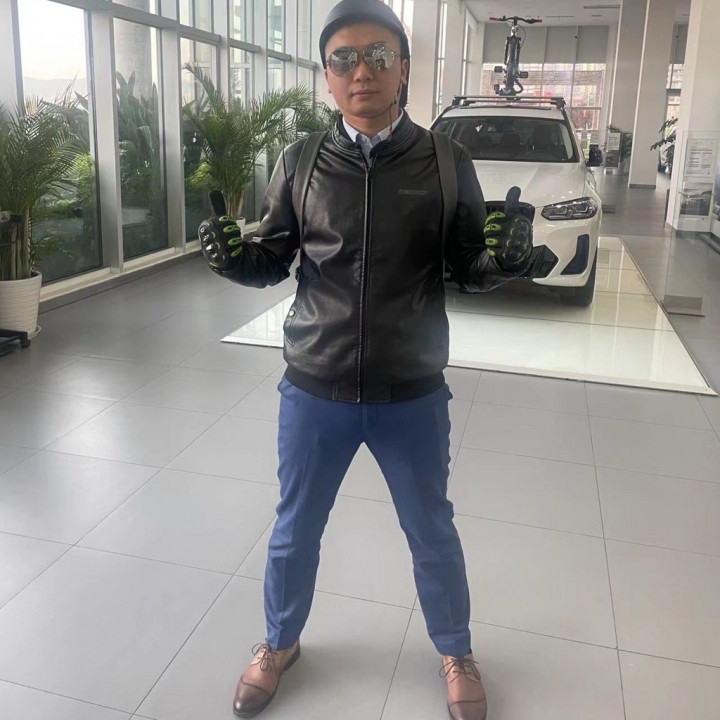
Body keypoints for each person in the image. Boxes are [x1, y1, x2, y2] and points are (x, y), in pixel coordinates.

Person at [198, 2, 533, 718]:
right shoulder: (301, 161)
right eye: (344, 59)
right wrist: (234, 260)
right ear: (326, 75)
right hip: (314, 386)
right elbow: (273, 257)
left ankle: (454, 649)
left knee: (431, 530)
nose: (362, 72)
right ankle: (278, 642)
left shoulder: (446, 161)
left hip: (410, 391)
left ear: (403, 67)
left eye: (379, 55)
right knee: (294, 530)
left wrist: (503, 262)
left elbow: (467, 266)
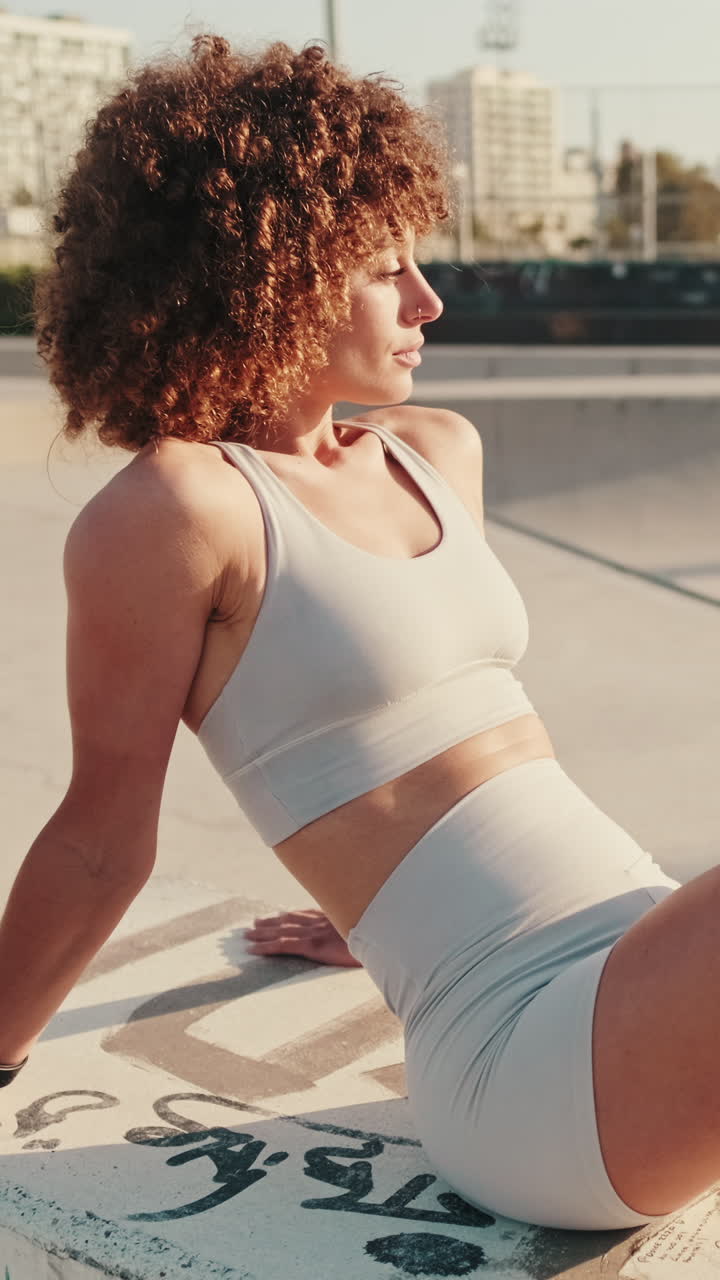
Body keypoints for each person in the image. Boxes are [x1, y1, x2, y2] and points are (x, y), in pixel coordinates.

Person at [4, 32, 715, 1233]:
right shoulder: (180, 507)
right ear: (263, 273)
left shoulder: (438, 451)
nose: (429, 297)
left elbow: (425, 742)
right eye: (385, 266)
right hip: (528, 1059)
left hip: (641, 962)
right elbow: (96, 841)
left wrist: (375, 914)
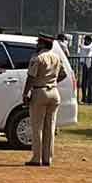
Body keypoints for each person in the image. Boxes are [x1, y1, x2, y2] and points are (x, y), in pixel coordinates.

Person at [23, 34, 68, 167]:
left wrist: (25, 93)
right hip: (54, 92)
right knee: (50, 127)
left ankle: (36, 158)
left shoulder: (38, 58)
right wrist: (52, 82)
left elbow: (31, 77)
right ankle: (47, 158)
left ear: (42, 44)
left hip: (40, 91)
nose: (37, 45)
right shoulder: (57, 57)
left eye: (39, 43)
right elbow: (63, 74)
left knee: (37, 127)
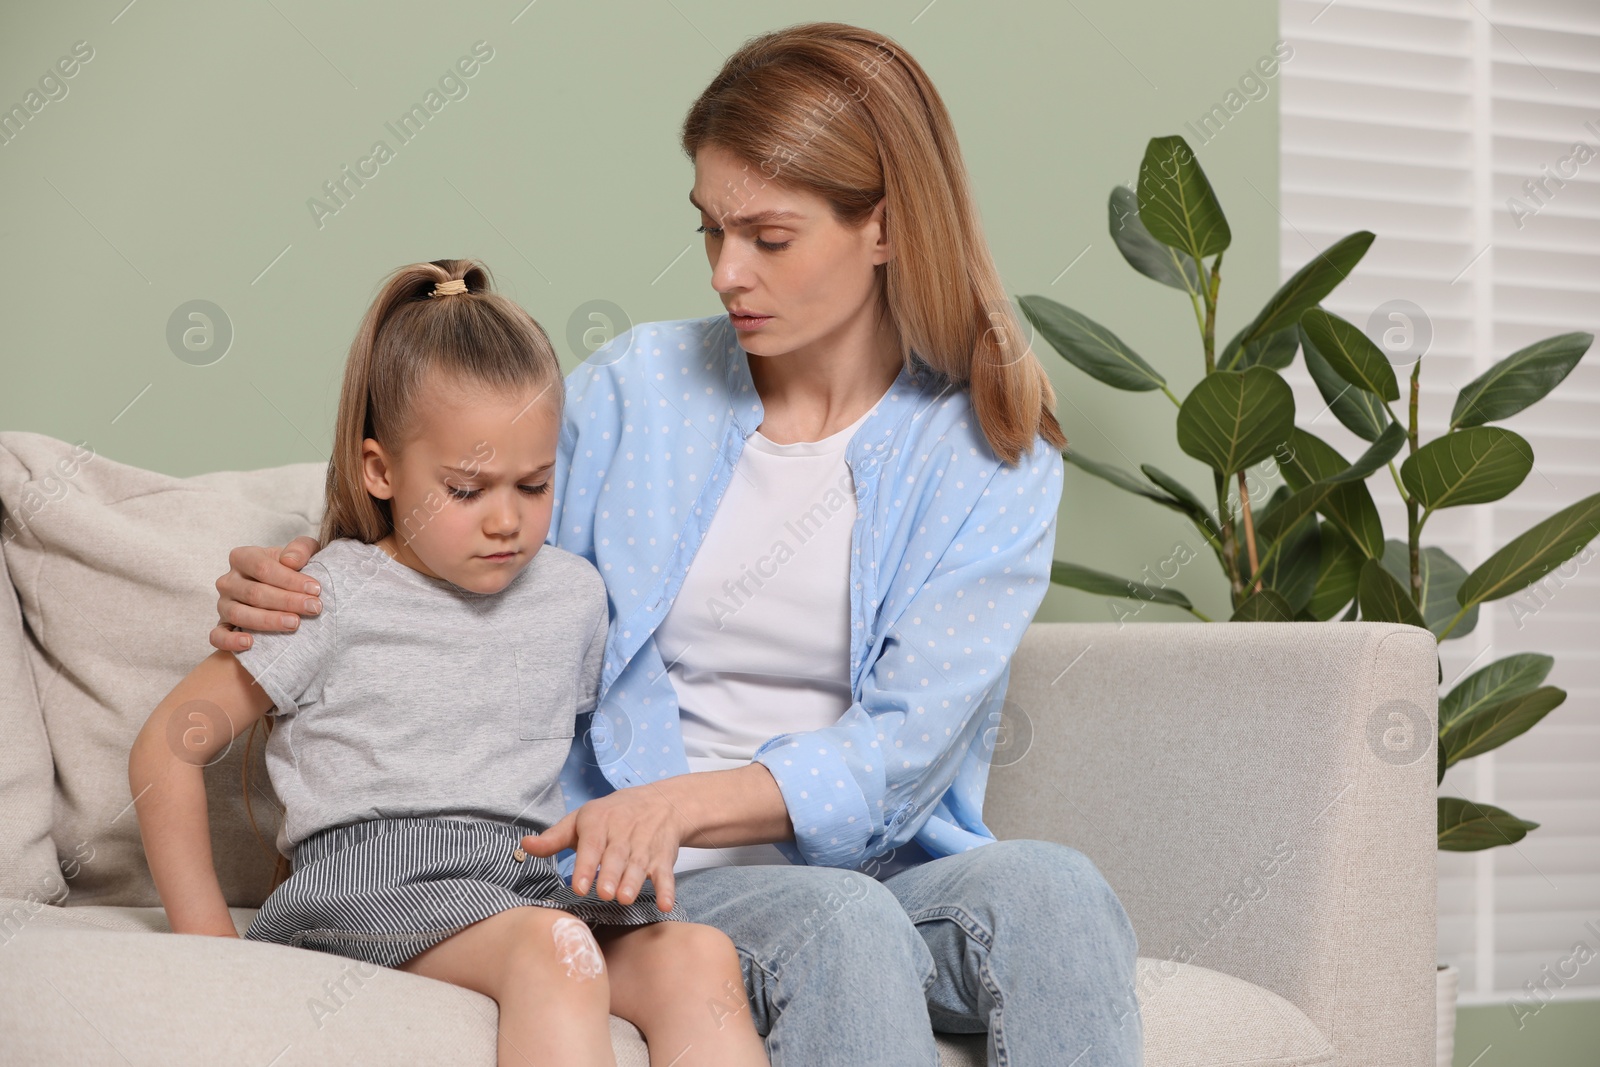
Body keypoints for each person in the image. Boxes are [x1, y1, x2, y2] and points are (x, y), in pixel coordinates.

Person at [208, 22, 1142, 1067]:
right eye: (710, 230)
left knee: (1057, 890)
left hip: (871, 869)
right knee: (838, 920)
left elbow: (905, 746)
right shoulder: (634, 392)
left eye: (768, 238)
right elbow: (460, 544)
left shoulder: (990, 452)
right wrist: (312, 562)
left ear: (881, 226)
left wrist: (679, 801)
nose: (724, 272)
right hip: (644, 885)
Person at [129, 259, 769, 1067]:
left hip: (518, 880)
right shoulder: (330, 594)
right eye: (467, 490)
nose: (506, 519)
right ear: (381, 471)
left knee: (699, 957)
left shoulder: (574, 598)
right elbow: (165, 745)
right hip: (368, 886)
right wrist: (212, 949)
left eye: (533, 485)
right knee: (557, 948)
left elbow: (609, 759)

-- What the exercise asks --
Please copy the lines above exactly as written, apart from any pictures.

-- Response --
Body keypoints for each person in the image. Boxes are [x1, y1, x2, y2] and points are (x, y), in pixel coordinates.

Person at [198, 2, 533, 718]:
right shoulder: (301, 161)
right eye: (344, 59)
right wrist: (234, 260)
right ear: (326, 75)
right hip: (314, 386)
right elbow: (273, 257)
left ankle: (454, 649)
left knee: (431, 530)
nose: (362, 72)
right ankle: (278, 642)
left shoulder: (446, 161)
left hip: (410, 391)
left ear: (403, 67)
left eye: (379, 55)
right knee: (294, 530)
left wrist: (503, 262)
left elbow: (467, 266)
Body keypoints for each person in the image. Boxes are [x1, y1, x2, y2] and points are (x, y), in pixel coordinates.

Person at [4, 32, 715, 1233]:
right shoulder: (180, 507)
right ear: (263, 273)
left shoulder: (438, 451)
nose: (429, 297)
left elbow: (425, 742)
right eye: (385, 266)
right hip: (528, 1059)
left hip: (641, 962)
right elbow: (96, 841)
left wrist: (375, 914)
Body keypoints for each person in the image. Boxes are [x1, y1, x2, y2] and points are (x, y), in pixel coordinates.

Person at [23, 34, 68, 167]:
left wrist: (25, 93)
right hip: (54, 92)
right knee: (50, 127)
left ankle: (36, 158)
left shoulder: (38, 58)
right wrist: (52, 82)
left elbow: (31, 77)
right ankle: (47, 158)
left ear: (42, 44)
left hip: (40, 91)
nose: (37, 45)
right shoulder: (57, 57)
left eye: (39, 43)
right elbow: (63, 74)
left knee: (37, 127)
Body keypoints for each person in the image. Boxes are [x1, y1, x2, y2] and points are (x, y), in pixel coordinates.

Person at [208, 22, 1142, 1067]:
right eye: (710, 230)
left knee: (1057, 890)
left hip: (871, 869)
right knee: (838, 920)
left elbow: (905, 746)
right shoulder: (634, 392)
left eye: (768, 238)
right elbow: (460, 544)
left shoulder: (990, 452)
right wrist: (312, 562)
left ear: (881, 226)
left wrist: (679, 801)
nose: (724, 272)
right hip: (644, 885)
Person at [129, 259, 769, 1067]:
left hip: (518, 880)
right shoulder: (330, 594)
right eye: (467, 490)
nose: (506, 519)
right ear: (381, 471)
left knee: (699, 957)
left shoulder: (574, 598)
right elbow: (165, 745)
right hip: (368, 886)
right wrist: (212, 949)
left eye: (533, 485)
right knee: (557, 948)
left elbow: (609, 759)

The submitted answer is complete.